Manhattan Beach earns the visit on its own terms before the tournament begins. The Strand runs the length of the beach and is one of the great walking and cycling corridors in Southern California. The downtown strip on Manhattan Beach Boulevard rewards a slow afternoon: Fishing with Dynamite for oysters and a glass of something cold, MB Post for the kind of California cooking that makes you understand why people move here.

The sand path from downtown to the pier takes eight minutes on foot. On tournament weekend, take the long way. The warm-up courts along the beach are where the junior players and the amateurs work through their games in the early morning, and watching that, before the main draw begins, is its own pleasure.

The Practical Details

Dates: August 14 to 16, 2026. Qualifying rounds begin Thursday. Main draw runs Friday through Sunday.

Location: Manhattan Beach Pier, Manhattan Beach, California.

Tickets and VIP Skybox access: Available through the AVP at avp.com. Skybox availability is limited and expected to sell out. Book early.
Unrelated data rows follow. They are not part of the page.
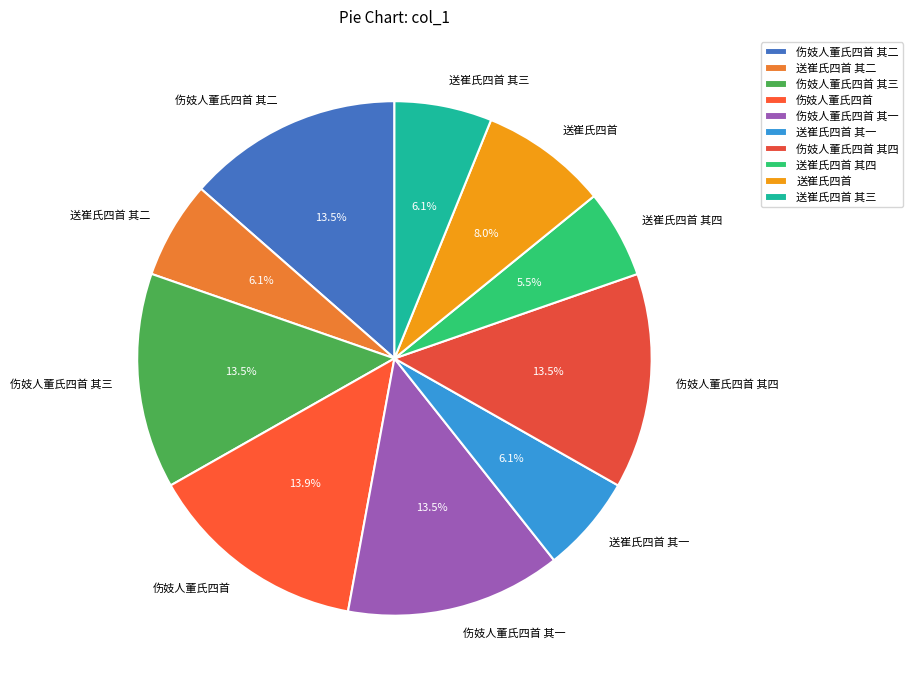

Does 送崔氏四首 其三 account for over 50% of the chart?

No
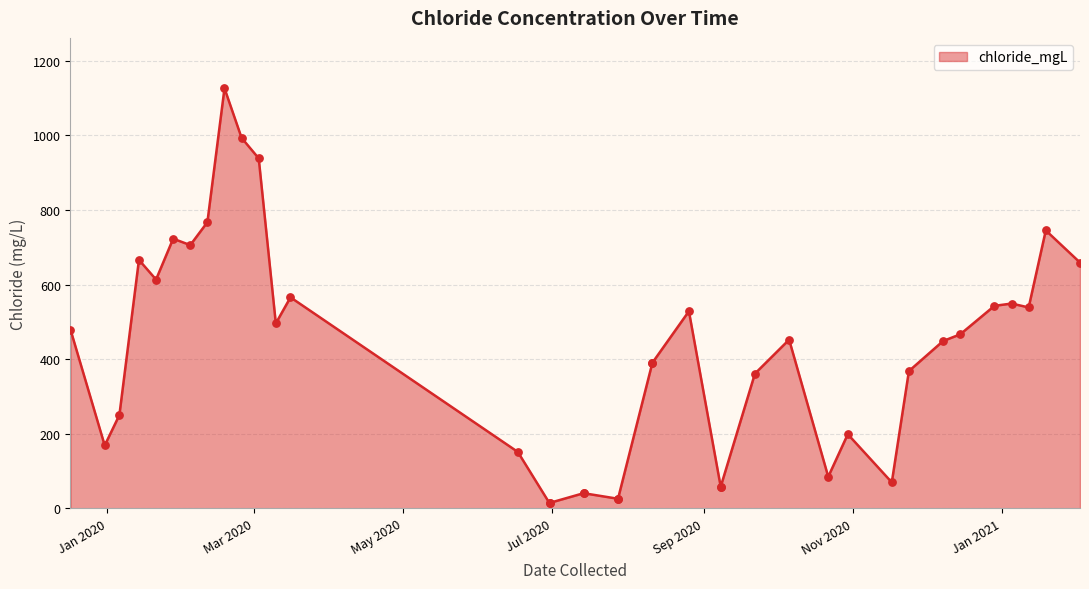

Approximately how many times larger is the value at 2020-06-30 compared to 2020-09-08?

0.2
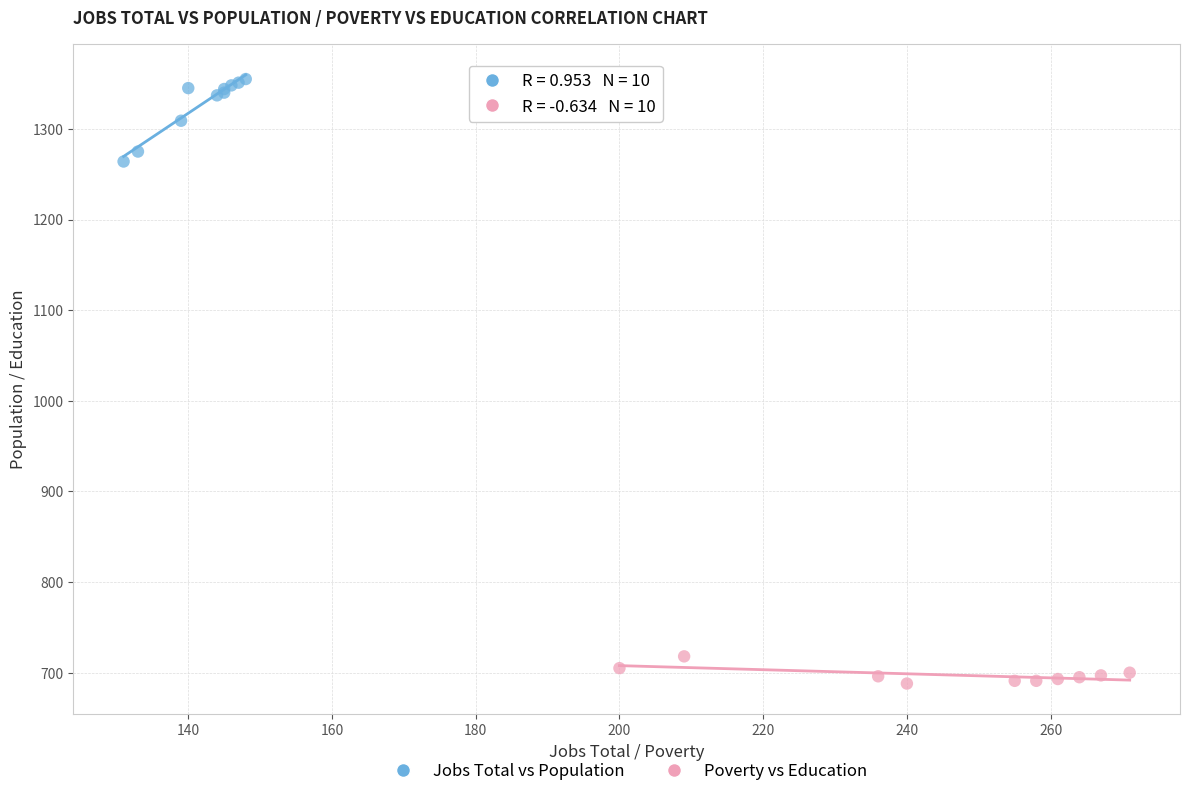

Which series reaches the maximum Y coordinate?

Jobs Total vs Population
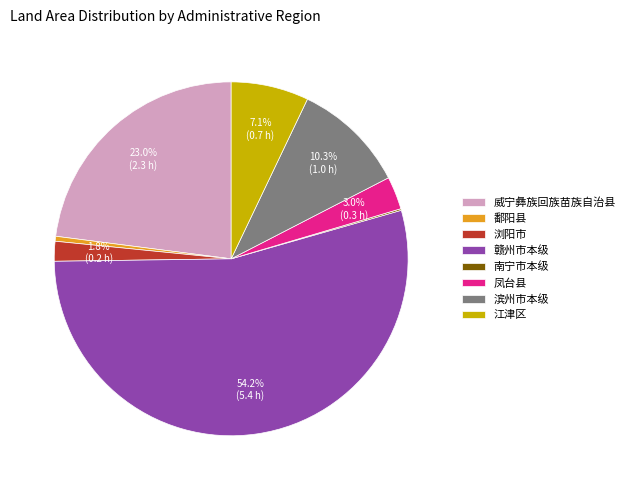

Combined, what portion of the pie is 威宁彝族回族苗族自治县 and 赣州市本级?

77.2%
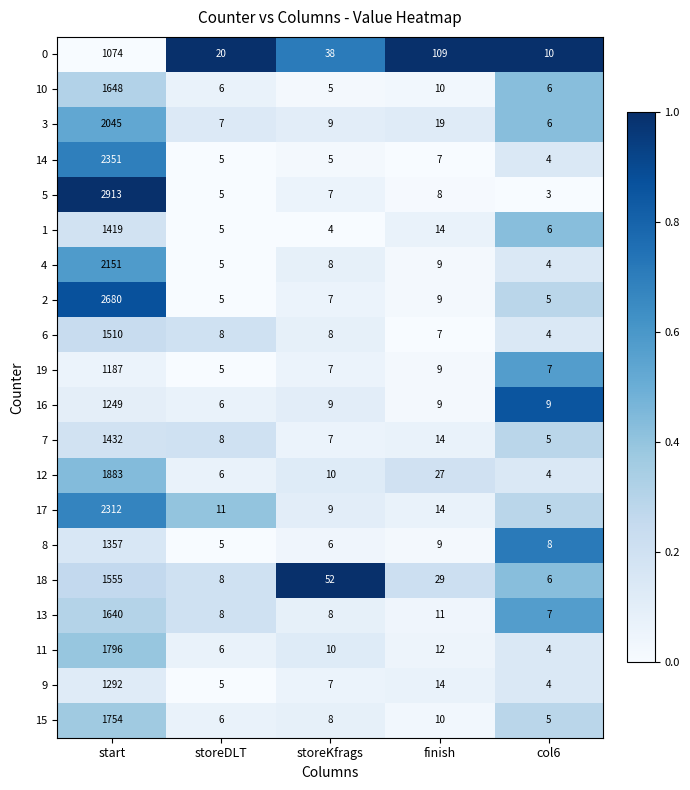

What is the sum of all 10 values?

1675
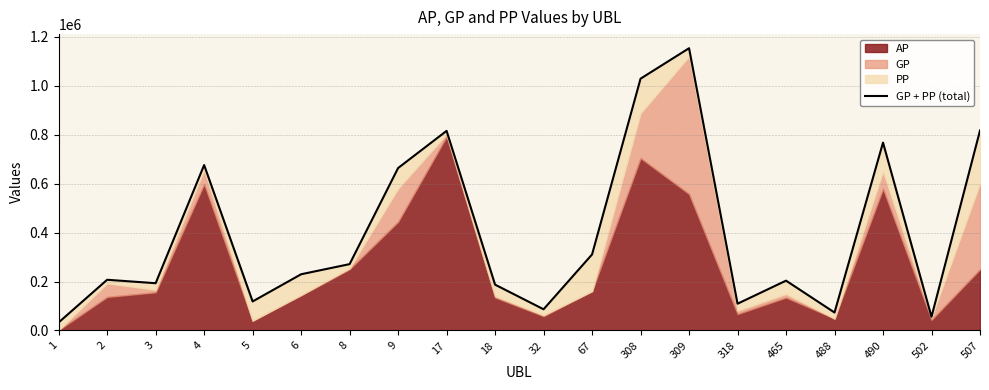

List the labels in order of value, largest first.

309, 308, 507, 17, 490, 4, 9, 67, 8, 6, 2, 465, 3, 18, 5, 318, 32, 488, 502, 1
Getting there: The Metro K Line stops at Douglas Station, two miles from the beach, with rideshare easily available. Driving on tournament weekend means committing to a parking situation. The Metro and rideshare approach is the better choice by a significant margin.

What to bring: Sunscreen that you will actually reapply. A hat with a brim. Water. Light layers for the evening session when the marine breeze comes in off the water.

What You Are Really Here For

Sports, at their best, return you to something, clearing the kind of ambient noise that accumulates across a week in the city. The AVP Manhattan Beach Open has been doing this for 66 years.

Come for the Sunday final. Stay for what the experience might teach you about focus and opportunity.